9 April 1907 ‘Came up 900 ft. to Cloudcroft all pines and not very paintable. Horrible dinner. Something must be done . . .’

10 April 1907
‘Sketched all day - Mountain and horses beautiful weather fine sunsets on pine tress. Picture ‘The dead cow boy and outlaw horse’ . . . Henry wants to go Grand Canyon.’

11 April 1907
‘We can no longer stand the altitudes. My heart nearly stopped when I took a bath this morning. We are overcome by altitude. Went down to Alamagordo - engineer pulled the air on us and nearly killed half dozen people in caboose by shock. I sketched bluffs at sunset and had terrible ride home across irrigating ditches.’

23 April 1907
‘Sketched Rio Grand river - wonderful red color. Lunched with Terry. . . Left El Paso at night met army officer Powell at station.’

15 April 1907
‘Got to Canyon. El Dover Hotel. Sketched at evening. Canyon bigger than I was led to expect by descriptions or pictures. Met Artist A Keer.’
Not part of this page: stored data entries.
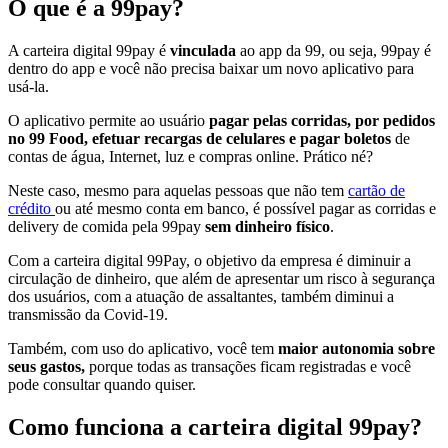
O que é a 99pay?
A carteira digital 99pay é
vinculada
ao app da 99, ou seja, 99pay é
dentro do app e você não precisa baixar um novo aplicativo para
usá-la.
O aplicativo permite ao usuário
pagar pelas corridas, por pedidos
no 99 Food, efetuar recargas de celulares e pagar boletos
de
contas de água, Internet, luz e compras online. Prático né?
Neste caso, mesmo para aquelas pessoas que não tem
cartão de
crédito
ou até mesmo conta em banco, é possível pagar as corridas e
delivery de comida pela 99pay
sem dinheiro físico
.
Com a carteira digital 99Pay, o objetivo da empresa é diminuir a
circulação de dinheiro, que além de apresentar um risco à segurança
dos usuários, com a atuação de assaltantes, também diminui a
transmissão da Covid-19.
Também, com uso do aplicativo, você tem
maior autonomia sobre
seus gastos,
porque todas as transações ficam registradas e você
pode consultar quando quiser.
Como funciona a carteira digital 99pay?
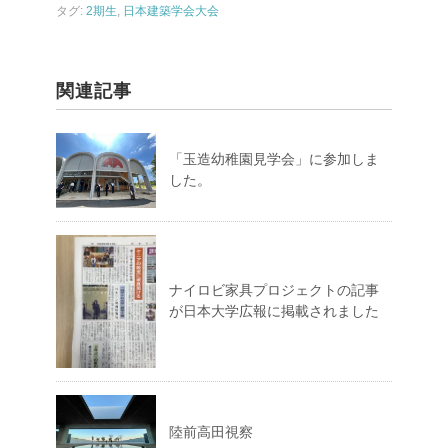
タグ:
2期生
,
日本建築学会大会
関連記事
「玉造幼稚園見学会」に参加しま
した。
ナイロビ家具プロジェクトの記事
が日本大学広報に掲載されました
陸前高田視察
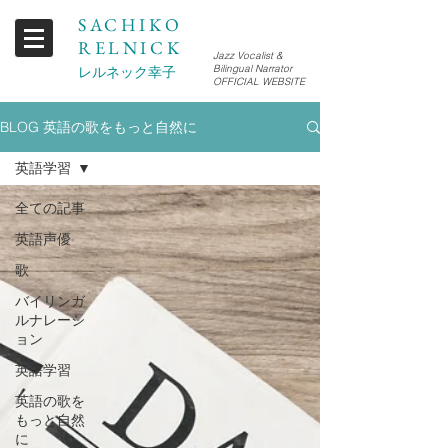
SACHIKO
RELNICK
Jazz Vocalist &
Bilingual Narrator
レルネック幸子
OFFICIAL WEBSITE
BLOG 英語の歌をもっと自然に
英語学習
全ての記事
英語声優
歌
バイリンガ
ルナレーシ
ョン
英語学習
英語の歌を
もっと自然
に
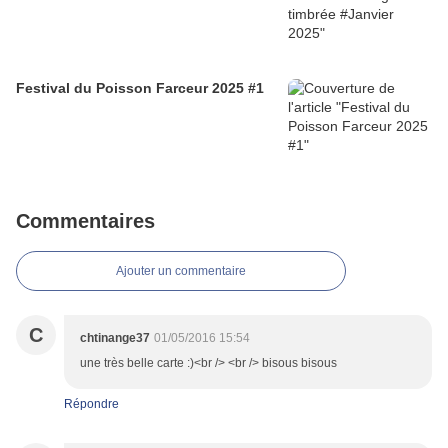
Festival du Poisson Farceur 2025 #1
Commentaires
Ajouter un commentaire
C
chtinange37
01/05/2016 15:54
une très belle carte :)<br /> <br /> bisous bisous
Répondre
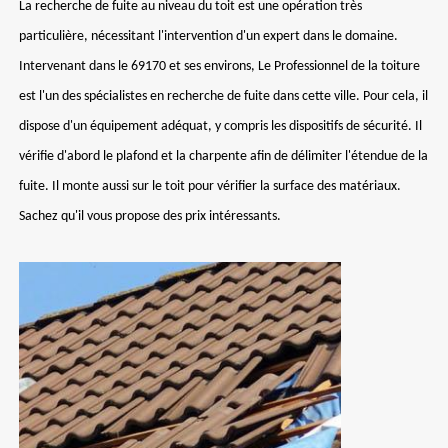
La recherche de fuite au niveau du toit est une opération très
particulière, nécessitant l'intervention d'un expert dans le domaine.
Intervenant dans le 69170 et ses environs, Le Professionnel de la toiture
est l'un des spécialistes en recherche de fuite dans cette ville. Pour cela, il
dispose d'un équipement adéquat, y compris les dispositifs de sécurité. Il
vérifie d'abord le plafond et la charpente afin de délimiter l'étendue de la
fuite. Il monte aussi sur le toit pour vérifier la surface des matériaux.
Sachez qu'il vous propose des prix intéressants.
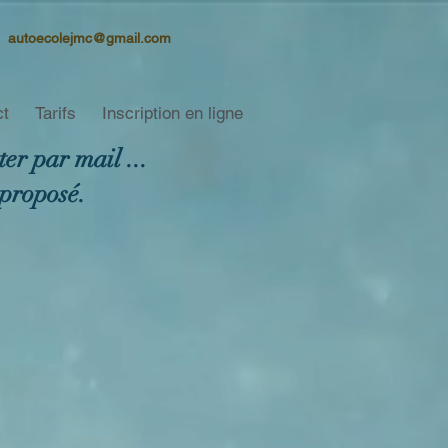
autoecolejmc@gmail.com
ct
Tarifs
Inscription en ligne
er par mail ...
 proposé.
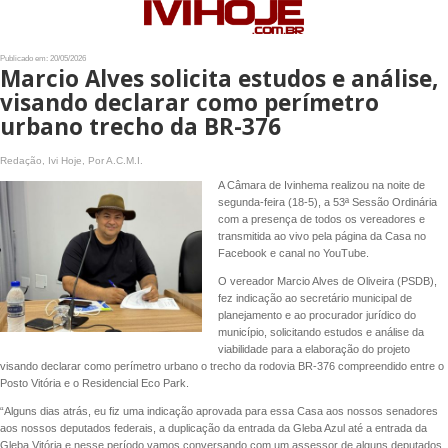
Publicado em: 20/05/2026
Marcio Alves solicita estudos e análise,
visando declarar como perímetro
urbano trecho da BR-376
Redação, Ivi Hoje, Por A.C.M.I.
A Câmara de Ivinhema realizou na noite de
segunda-feira (18-5), a 53ª Sessão Ordinária
com a presença de todos os vereadores e
transmitida ao vivo pela página da Casa no
Facebook e canal no YouTube.
O vereador Marcio Alves de Oliveira (PSDB),
fez indicação ao secretário municipal de
planejamento e ao procurador jurídico do
município, solicitando estudos e análise da
viabilidade para a elaboração do projeto
visando declarar como perímetro urbano o trecho da rodovia BR-376 compreendido entre o
Posto Vitória e o Residencial Eco Park.
“Alguns dias atrás, eu fiz uma indicação aprovada para essa Casa aos nossos senadores
aos nossos deputados federais, a duplicação da entrada da Gleba Azul até a entrada da
Gleba Vitória e nesse período vamos conversando com um assessor de alguns deputados,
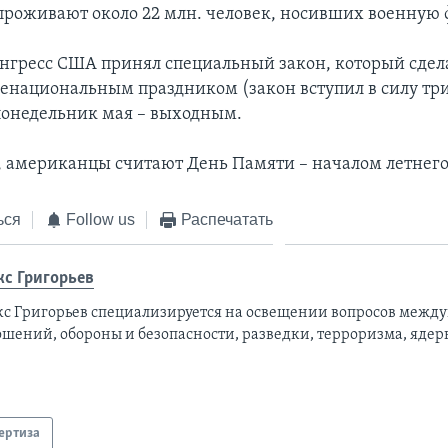
роживают около 22 млн. человек, носивших военную 
Конгресс США принял специальный закон, который сдел
енациональным праздником (закон вступил в силу три 
понедельник мая – выходным.
 американцы считают День Памяти – началом летнего
ься
Follow us
Распечатать
кс Григорьев
кс Григорьев специализируется на освещении вопросов межд
ошений, обороны и безопасности, разведки, терроризма, ядер
ертиза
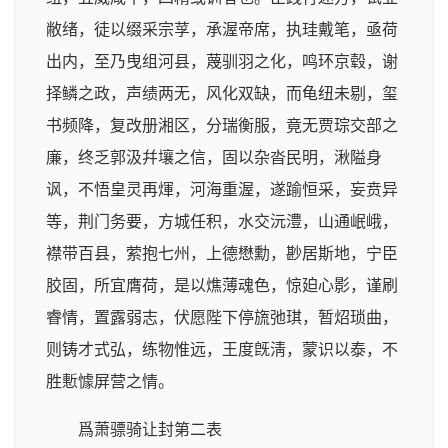
敝绪，徒以缀采宗莩，承渥帝席，执珪戴笔，亟荷
出内，至乃曳组河县，蔑驯羽之化，鸣环京毂，谢
择鳞之政，声绩两无，风化双缺，而龟纽未剔，玺
书频降，复改册湘区，分瑞衡服，竟无贾琮交部之
廉，终乏郭汲幷壤之信，固以杂沓民明，湫隘身
讽，不悟皇灵再煇，河海重渥，遂踰恒采，妄贲异
等，荆门务要，方城任积，水交沅澧，山通岷峨，
襟带百县，萦抱七州，上德懋勳，尠居斯地，宁臣
胶固，所宜膺荷，是以燋薄魂色，惊廹心影，谨刷
睿情，置露弱志，伏愿陛下停旒弛琪，暂炤琐曲，
则铸才式弘，练物惟远，王度旣淸，蒙识以泰，不
胜慙懅屏营之情。
爲萧骠骑让封第二表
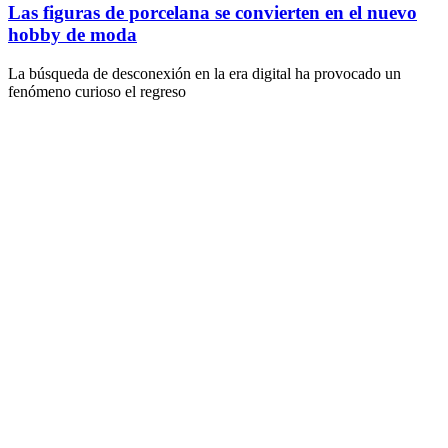
Las figuras de porcelana se convierten en el nuevo
hobby de moda
La búsqueda de desconexión en la era digital ha provocado un
fenómeno curioso el regreso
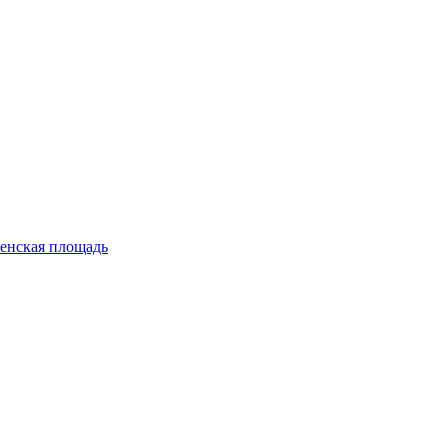
енская площадь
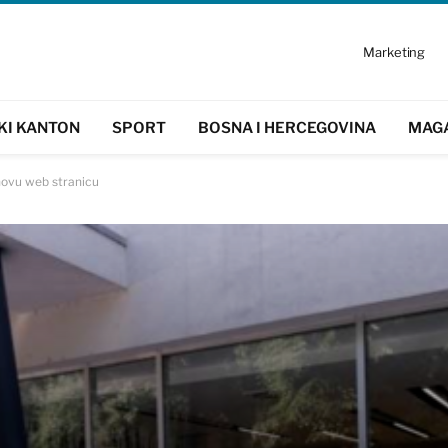
Marketing
KI KANTON
SPORT
BOSNA I HERCEGOVINA
MAG
novu web stranicu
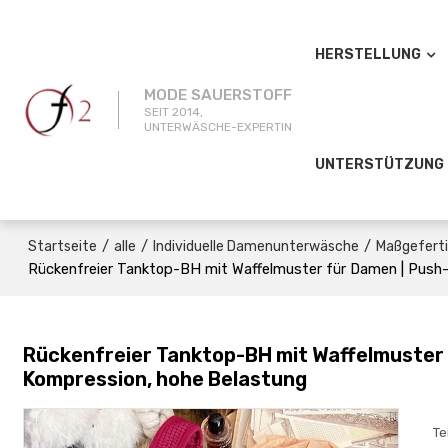
HERSTELLUNG
MODE SAUERSTOFF
SEIT 2014,
UNTERWÄSCHE-EXPERTIN
UNTERSTÜTZUNG
/
/
/
Startseite
alle
Individuelle Damenunterwäsche
Maßgefert
Rückenfreier Tanktop-BH mit Waffelmuster für Damen | Push-
Rückenfreier Tanktop-BH mit Waffelmuster 
Kompression, hohe Belastung
Te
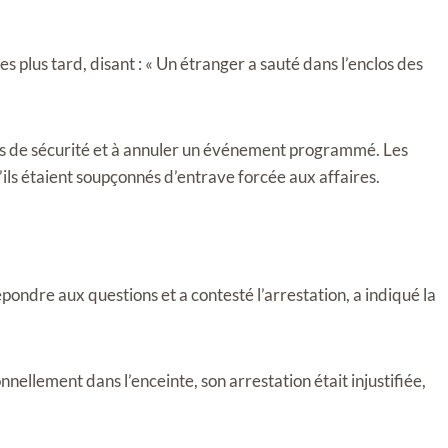
s plus tard, disant : « Un étranger a sauté dans l’enclos des
oles de sécurité et à annuler un événement programmé. Les
ls étaient soupçonnés d’entrave forcée aux affaires.
pondre aux questions et a contesté l’arrestation, a indiqué la
onnellement dans l’enceinte, son arrestation était injustifiée,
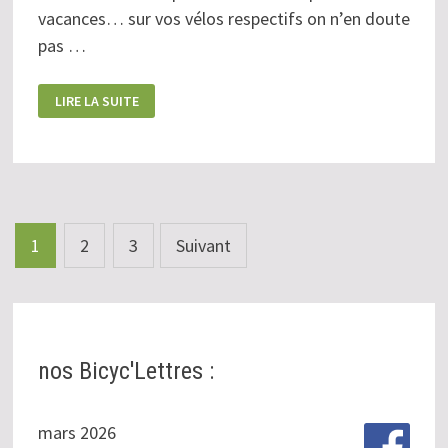
vacances… sur vos vélos respectifs on n’en doute
pas …
LA
LIRE LA SUITE
NEWSLETTER
DE
JUILLET
Pagination
1
2
3
Suivant
des
publications
nos Bicyc'Lettres :
mars 2026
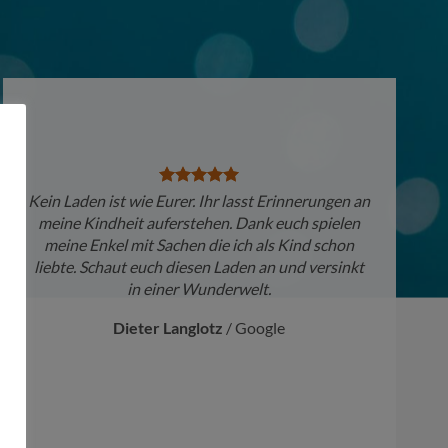
Kein Laden ist wie Eurer. Ihr lasst Erinnerungen an
meine Kindheit auferstehen. Dank euch spielen
meine Enkel mit Sachen die ich als Kind schon
liebte. Schaut euch diesen Laden an und versinkt
in einer Wunderwelt.
Dieter Langlotz
/
Google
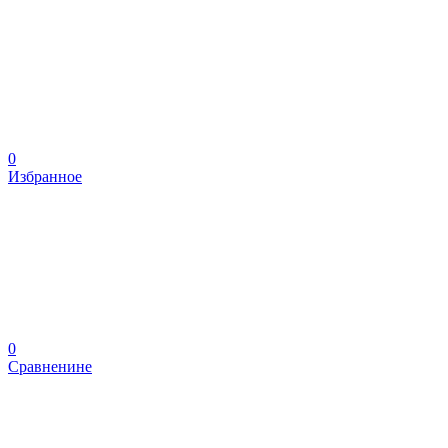
0
Избранное
0
Сравненине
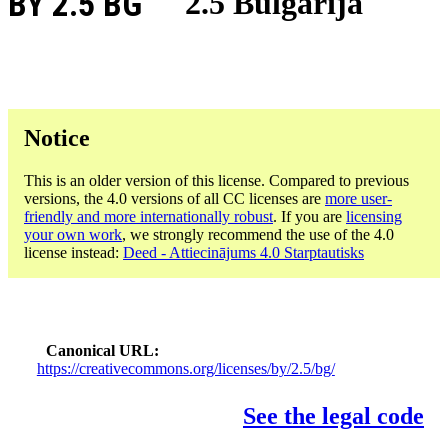
BY 2.5 BG
2.5 Bulgārija
Notice
This is an older version of this license. Compared to previous
versions, the 4.0 versions of all CC licenses are
more user-
friendly and more internationally robust
. If you are
licensing
your own work
, we strongly recommend the use of the 4.0
license instead:
Deed - Attiecinājums 4.0 Starptautisks
Canonical URL
https://creativecommons.org/licenses/by/2.5/bg/
See the legal code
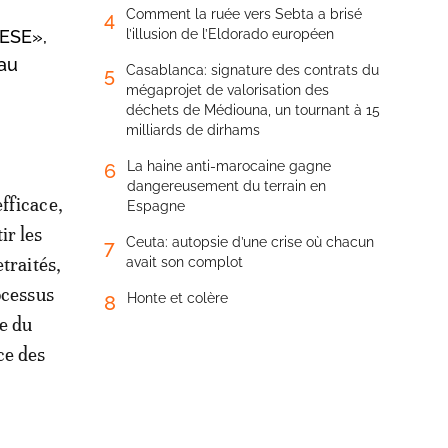
Comment la ruée vers Sebta a brisé
4
CESE»,
l’illusion de l’Eldorado européen
 au
Casablanca: signature des contrats du
5
mégaprojet de valorisation des
déchets de Médiouna, un tournant à 15
milliards de dirhams
La haine anti-marocaine gagne
6
dangereusement du terrain en
efficace,
Espagne
ir les
Ceuta: autopsie d’une crise où chacun
7
etraités,
avait son complot
rocessus
Honte et colère
8
e du
ce des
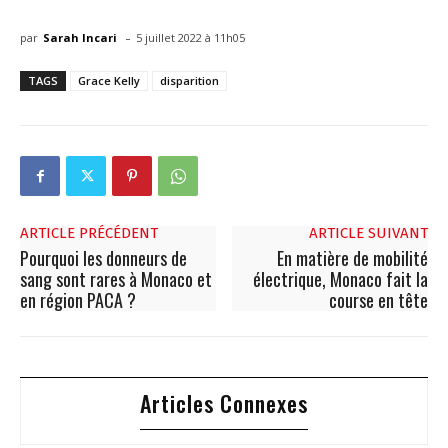
-
par
Sarah Incari
5 juillet 2022 à 11h05
TAGS
Grace Kelly
disparition
ARTICLE PRÉCÉDENT
ARTICLE SUIVANT
Pourquoi les donneurs de
En matière de mobilité
sang sont rares à Monaco et
électrique, Monaco fait la
en région PACA ?
course en tête
Articles Connexes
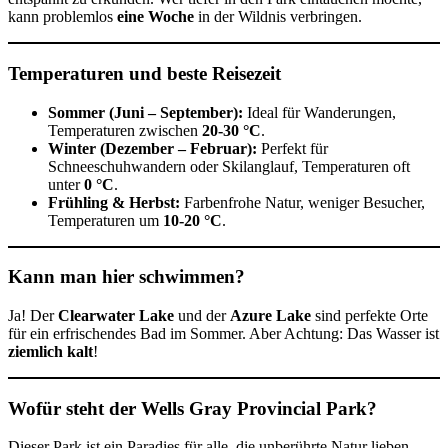
kann problemlos
eine Woche
in der Wildnis verbringen.
Temperaturen und beste Reisezeit
Sommer (Juni – September):
Ideal für Wanderungen,
Temperaturen zwischen
20-30 °C
.
Winter (Dezember – Februar):
Perfekt für
Schneeschuhwandern oder Skilanglauf, Temperaturen oft
unter
0 °C
.
Frühling & Herbst:
Farbenfrohe Natur, weniger Besucher,
Temperaturen um
10-20 °C
.
Kann man hier schwimmen?
Ja! Der
Clearwater Lake
und der
Azure Lake
sind perfekte Orte
für ein erfrischendes Bad im Sommer. Aber Achtung: Das Wasser ist
ziemlich kalt
!
Wofür steht der Wells Gray Provincial Park?
Dieser Park ist ein Paradies für alle, die unberührte Natur lieben.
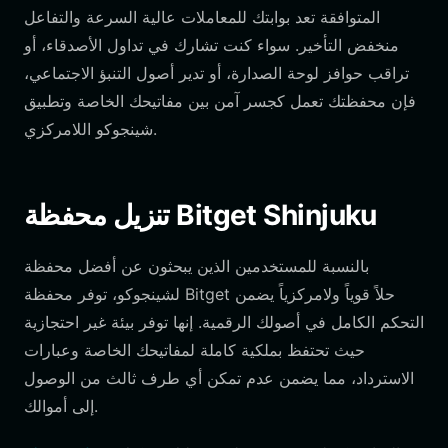
المتوافقة تعد بوابتك للمعاملات عالية السرعة والتفاعل
منخفض التأخير. سواء كنت تشارك في تداول الأصدقاء، أو
تراقب حوافز لوحة الصدارة، أو تدير أصول التنبؤ الاجتماعي،
فإن محفظتك تعمل كجسر آمن بين مفاتيحك الخاصة وتطبيق
شينجوكو اللامركزي.
تنزيل محفظة Bitget Shinjuku
بالنسبة للمستخدمين الذين يبحثون عن أفضل محفظة
لشينجوكو، توفر محفظة Bitget حلاً قوياً ولامركزياً يضمن
التحكم الكامل في أصولك الرقمية. إنها توفر بيئة غير احتجازية
حيث تحتفظ بملكية كاملة لمفاتيحك الخاصة وعبارات
الاسترداد، مما يضمن عدم تمكن أي طرف ثالث من الوصول
إلى أموالك.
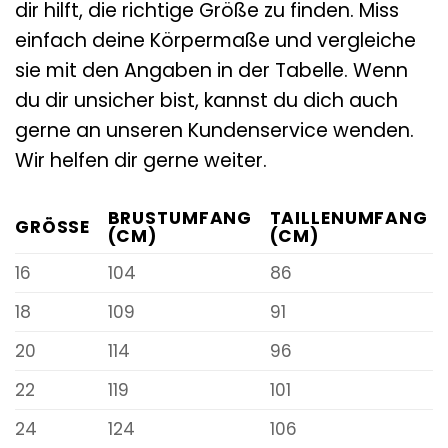
dir hilft, die richtige Größe zu finden. Miss
einfach deine Körpermaße und vergleiche
sie mit den Angaben in der Tabelle. Wenn
du dir unsicher bist, kannst du dich auch
gerne an unseren Kundenservice wenden.
Wir helfen dir gerne weiter.
BRUSTUMFANG
TAILLENUMFANG
GRÖSSE
(CM)
(CM)
16
104
86
18
109
91
20
114
96
22
119
101
24
124
106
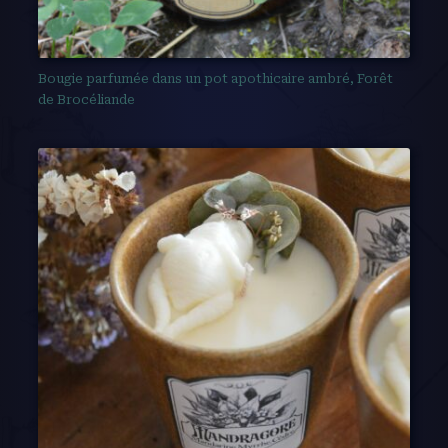
Bougie parfumée dans un pot apothicaire ambré, Forêt
de Brocéliande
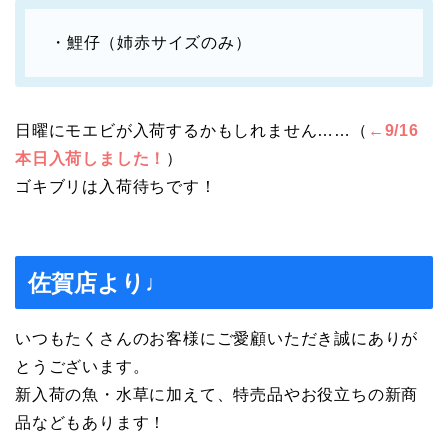
・鯉仔（姉赤サイズのみ）
日曜にモエビが入荷するかもしれません……（
←9/16
本日入荷しました！
）
ゴキブリは入荷待ちです！
佐賀店より♩
いつもたくさんのお客様にご愛顧いただき誠にありが
とうございます。
新入荷の魚・水草に加えて、特売品やお役立ちの新商
品などもあります！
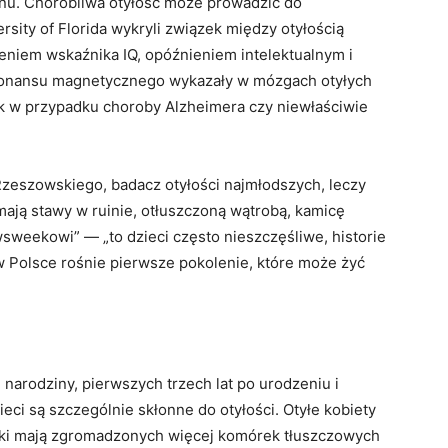
nu. Chorobliwa otyłość może prowadzić do
rsity of Florida wykryli związek między otyłością
eniem wskaźnika IQ, opóźnieniem intelektualnym i
onansu magnetycznego wykazały w mózgach otyłych
jak w przypadku choroby Alzheimera czy niewłaściwie
 Rzeszowskiego, badacz otyłości najmłodszych, leczy
mają stawy w ruinie, otłuszczoną wątrobą, kamicę
sweekowi” — „to dzieci często nieszczęśliwe, historie
e w Polsce rośnie pierwsze pokolenie, które może żyć
narodziny, pierwszych trzech lat po urodzeniu i
eci są szczególnie skłonne do otyłości. Otyłe kobiety
odki mają zgromadzonych więcej komórek tłuszczowych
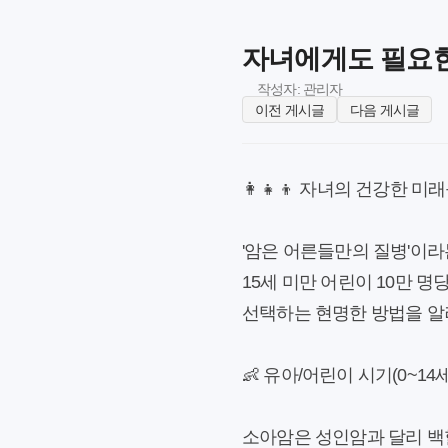
자녀에게도 필요한
작성자: 관리자
이전 게시글
다음 게시글
👩‍👧‍👦 자녀의 건강한
'암은 어른들만의 질병'이라
15세 미만 어린이 10만 
선택하는 현명한 방법을 
👶 유아/어린이 시기(0~14
소아암은 성인암과 달리 백혈병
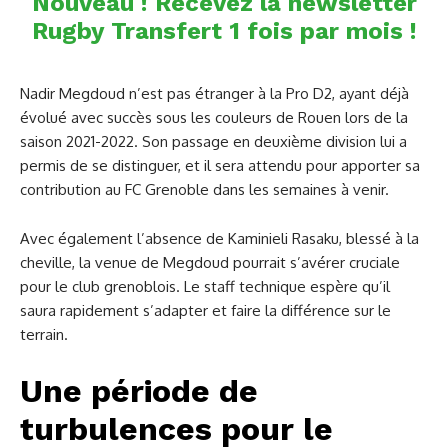
Nouveau ! Recevez la newsletter
Rugby Transfert 1 fois par mois !
Nadir Megdoud n’est pas étranger à la Pro D2, ayant déjà
évolué avec succès sous les couleurs de Rouen lors de la
saison 2021-2022. Son passage en deuxième division lui a
permis de se distinguer, et il sera attendu pour apporter sa
contribution au FC Grenoble dans les semaines à venir.
Avec également l’absence de Kaminieli Rasaku, blessé à la
cheville, la venue de Megdoud pourrait s’avérer cruciale
pour le club grenoblois. Le staff technique espère qu’il
saura rapidement s’adapter et faire la différence sur le
terrain.
Une période de
turbulences pour le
In 1996, the museum also acquired Eva’s diaries. It says: ‘[These] raise quite a few questions about the composition of our holdings. For instance, on Friday, June 27th, 1913, she writes, “In the P.M. I washed Frederic’s paintings and varnished them and made a great improvement.” Museums and private collectors are now working to remove such old yellow varnish from Remington’s paintings. On Thursday, March 18th, 1915, she records, “Went over things in Frederic’s desk & burned a lot of photos, etc.” We may never know what she deleted from the historic record, or, just as compelling - why she did it. Clearly our holdings were not preserved in a time capsule before they came to us, and sometimes not after they were here.’